The prevalence of Tregs in circulation and in the tumor microenvironment of cancer subjects has been implicated in worse disease outcome. It is thought that cancers are associated with recruitment and expansion of Tregs that suppress tumor-specific immune responses [29]. In this study, we investigated whether lower frequencies of Tregs in the peripheral blood of patients with pre-malignant cervical disease are associated with favorable disease outcome. The limitation of our study was that we evaluated Treg frequency by sampling circulating Tregs in the peripheral blood, which is an indirect measurement of Tregs in the cervical lesion microenvironment.

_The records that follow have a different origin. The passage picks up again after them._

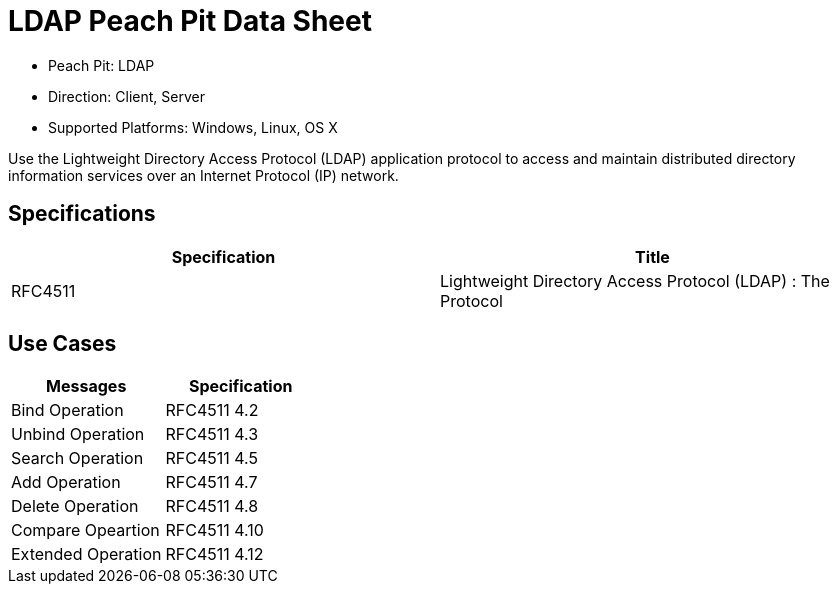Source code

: :Doctitle: LDAP Peach Pit Data Sheet
:Description: Lightweight Directory Access Protocol (LDAP)

 * Peach Pit: LDAP
 * Direction: Client, Server
 * Supported Platforms: Windows, Linux, OS X

Use the Lightweight Directory Access Protocol (LDAP) application protocol to access and maintain distributed directory information services over an Internet Protocol (IP) network.

Specifications
--------------

[options="header"]
|========
|Specification | Title
|RFC4511 | Lightweight Directory Access Protocol (LDAP) :  The Protocol
|========

Use Cases
---------

[options="header"]
|========
|Messages | Specification
|Bind Operation | RFC4511 4.2
|Unbind Operation | RFC4511 4.3
|Search Operation | RFC4511 4.5
|Add Operation | RFC4511 4.7
|Delete Operation | RFC4511 4.8
|Compare Opeartion | RFC4511 4.10
|Extended Operation | RFC4511 4.12
|========
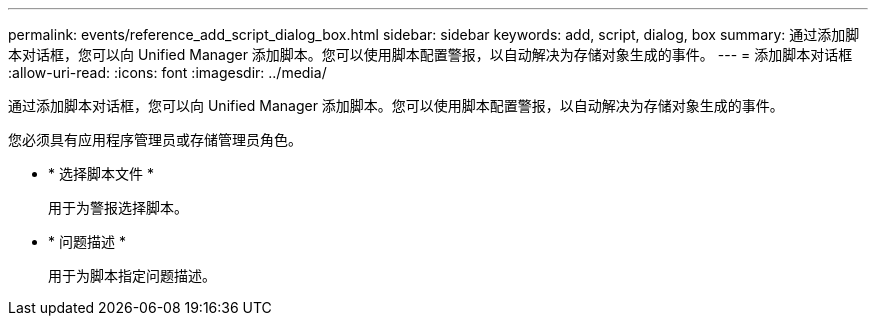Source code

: ---
permalink: events/reference_add_script_dialog_box.html 
sidebar: sidebar 
keywords: add, script, dialog, box 
summary: 通过添加脚本对话框，您可以向 Unified Manager 添加脚本。您可以使用脚本配置警报，以自动解决为存储对象生成的事件。 
---
= 添加脚本对话框
:allow-uri-read: 
:icons: font
:imagesdir: ../media/


[role="lead"]
通过添加脚本对话框，您可以向 Unified Manager 添加脚本。您可以使用脚本配置警报，以自动解决为存储对象生成的事件。

您必须具有应用程序管理员或存储管理员角色。

* * 选择脚本文件 *
+
用于为警报选择脚本。

* * 问题描述 *
+
用于为脚本指定问题描述。


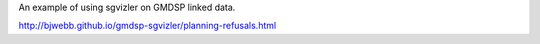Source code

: An example of using sgvizler on GMDSP linked data.

http://bjwebb.github.io/gmdsp-sgvizler/planning-refusals.html


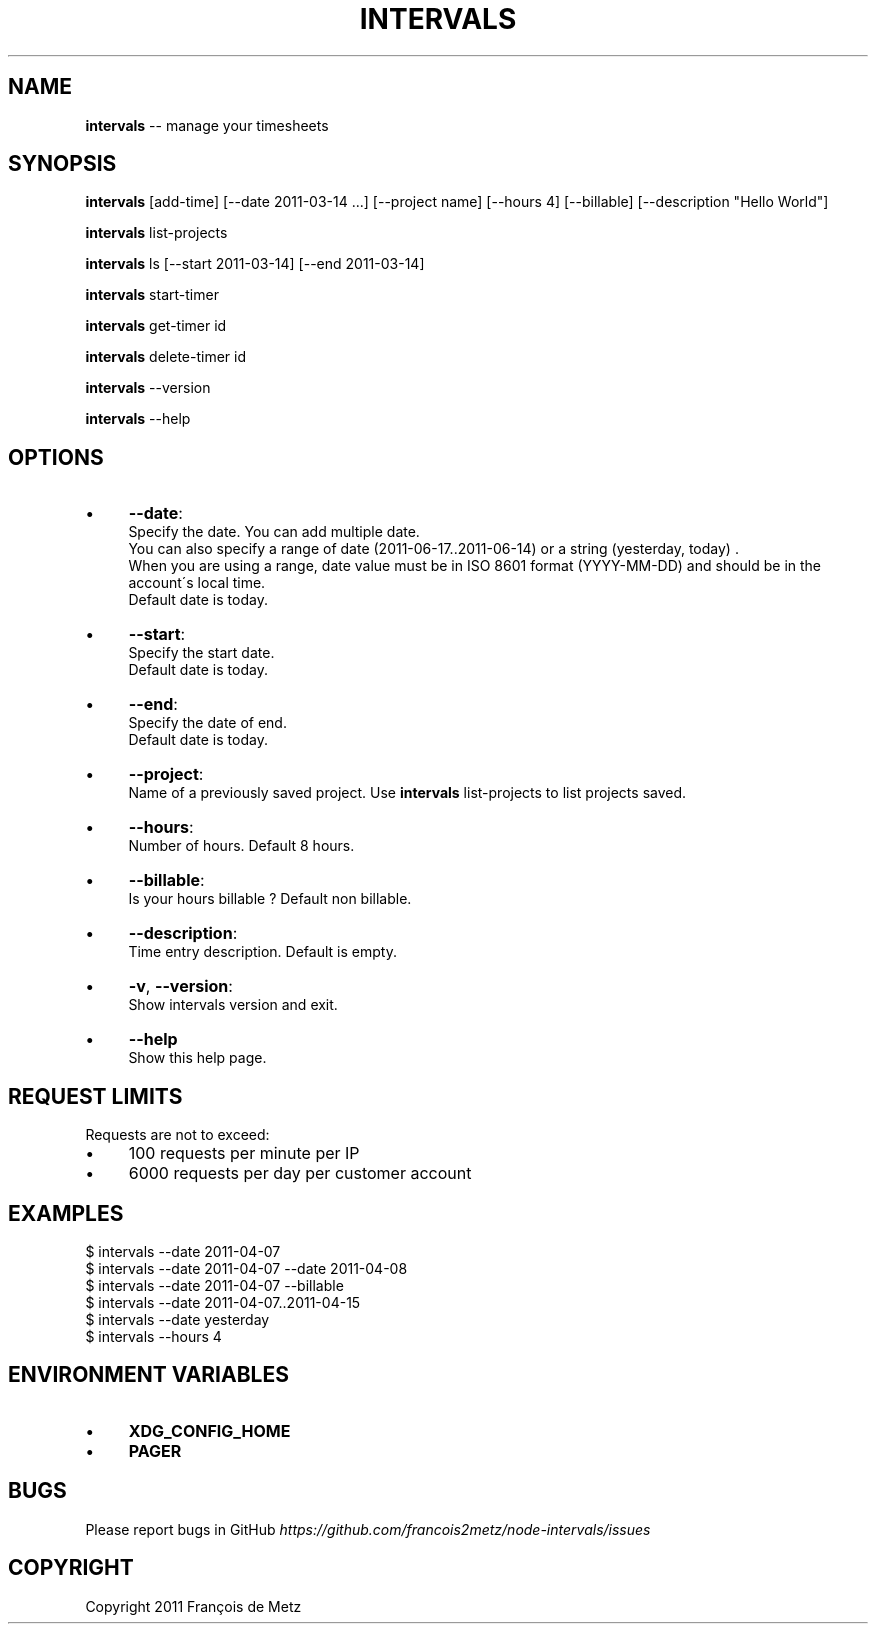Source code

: .\" Generated with Ronnjs/v0.1
.\" http://github.com/kapouer/ronnjs/
.
.TH "INTERVALS" "1" "June 2011" "" ""
.
.SH "NAME"
\fBintervals\fR \-\- manage your timesheets
.
.SH "SYNOPSIS"
\fBintervals\fR [add\-time] [\-\-date 2011\-03\-14 \.\.\.] [\-\-project name] [\-\-hours 4] [\-\-billable] [\-\-description "Hello World"]
.
.P
\fBintervals\fR list\-projects
.
.P
\fBintervals\fR ls [\-\-start 2011\-03\-14] [\-\-end 2011\-03\-14]
.
.P
\fBintervals\fR start\-timer
.
.P
\fBintervals\fR get\-timer id
.
.P
\fBintervals\fR delete\-timer id
.
.P
\fBintervals\fR \-\-version
.
.P
\fBintervals\fR \-\-help
.
.SH "OPTIONS"
.
.IP "\(bu" 4
\fB\-\-date\fR:
  Specify the date\. You can add multiple date\.
  You can also specify a range of date (2011\-06\-17\.\.2011\-06\-14) or a string (yesterday, today) \.
  When you are using a range, date value must be in ISO 8601 format (YYYY\-MM\-DD) and should be in the account\'s local time\.
  Default date is today\.
.
.IP "\(bu" 4
\fB\-\-start\fR:
  Specify the start date\.
  Default date is today\.
.
.IP "\(bu" 4
\fB\-\-end\fR:
  Specify the date of end\.
  Default date is today\.
.
.IP "\(bu" 4
\fB\-\-project\fR:
  Name of a previously saved project\. Use \fBintervals\fR list\-projects to list projects saved\.
.
.IP "\(bu" 4
\fB\-\-hours\fR:
  Number of hours\. Default 8 hours\.
.
.IP "\(bu" 4
\fB\-\-billable\fR:
  Is your hours billable ? Default non billable\.
.
.IP "\(bu" 4
\fB\-\-description\fR:
  Time entry description\. Default is empty\.
.
.IP "\(bu" 4
\fB\-v\fR, \fB\-\-version\fR:
  Show intervals version and exit\.
.
.IP "\(bu" 4
\fB\-\-help\fR
  Show this help page\.
.
.IP "" 0
.
.SH "REQUEST LIMITS"
Requests are not to exceed:
.
.IP "\(bu" 4
100 requests per minute per IP
.
.IP "\(bu" 4
6000 requests per day per customer account
.
.IP "" 0
.
.SH "EXAMPLES"
.
.nf
$ intervals \-\-date 2011\-04\-07
$ intervals \-\-date 2011\-04\-07 \-\-date 2011\-04\-08
$ intervals \-\-date 2011\-04\-07 \-\-billable
$ intervals \-\-date 2011\-04\-07\.\.2011\-04\-15
$ intervals \-\-date yesterday
$ intervals \-\-hours 4
.
.fi
.
.SH "ENVIRONMENT VARIABLES"
.
.IP "\(bu" 4
\fBXDG_CONFIG_HOME\fR
.
.IP "\(bu" 4
\fBPAGER\fR
.
.IP "" 0
.
.SH "BUGS"
Please report bugs in GitHub \fIhttps://github\.com/francois2metz/node\-intervals/issues\fR
.
.SH "COPYRIGHT"
Copyright 2011 François de Metz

The comparisons of CD4+ and CD8+ T-cell responses did not reveal significant differences among the regressors or persistors except in the E7(47–70) region among the persistors. To our knowledge, this is the first side by side comparisons of immune responses to regions within the HPV-16 E6 and E7 proteins. While performing both CD4+ and CD8+ analyses on the same individuals would have been preferable, which would not have been feasible since 60 ml of whole blood is required for each analysis. Given that the E7 protein overall is much less immunogenic than the E6 protein, the significance of more frequent CD8+ T-cell responses to the E7(47–70) region among persistors is unclear.

In summary, we have demonstrated that the CD4+ T-cell immune responses to HPV-16 E6 antigens, but not to E7 antigens, are significantly associated with a favorable clinical trend. In addition, CD4+ T-cell responses to specific regions within the HPV-16 E6 protein were significantly associated with a favorable outcome. Also, significantly lower percentages of circulating Tregs were detected in subjects with positive CD4+ T-cell immune responses against a number of E6 regions compared with subjects with no E6 response. Our results suggest that the CD4+ and CD8+ T-cell responses to the HPV-16 E6 antigens are associated with a favorable clinical trend and that they should be incorporated into a therapeutic vaccine for prevention of cervical cancer.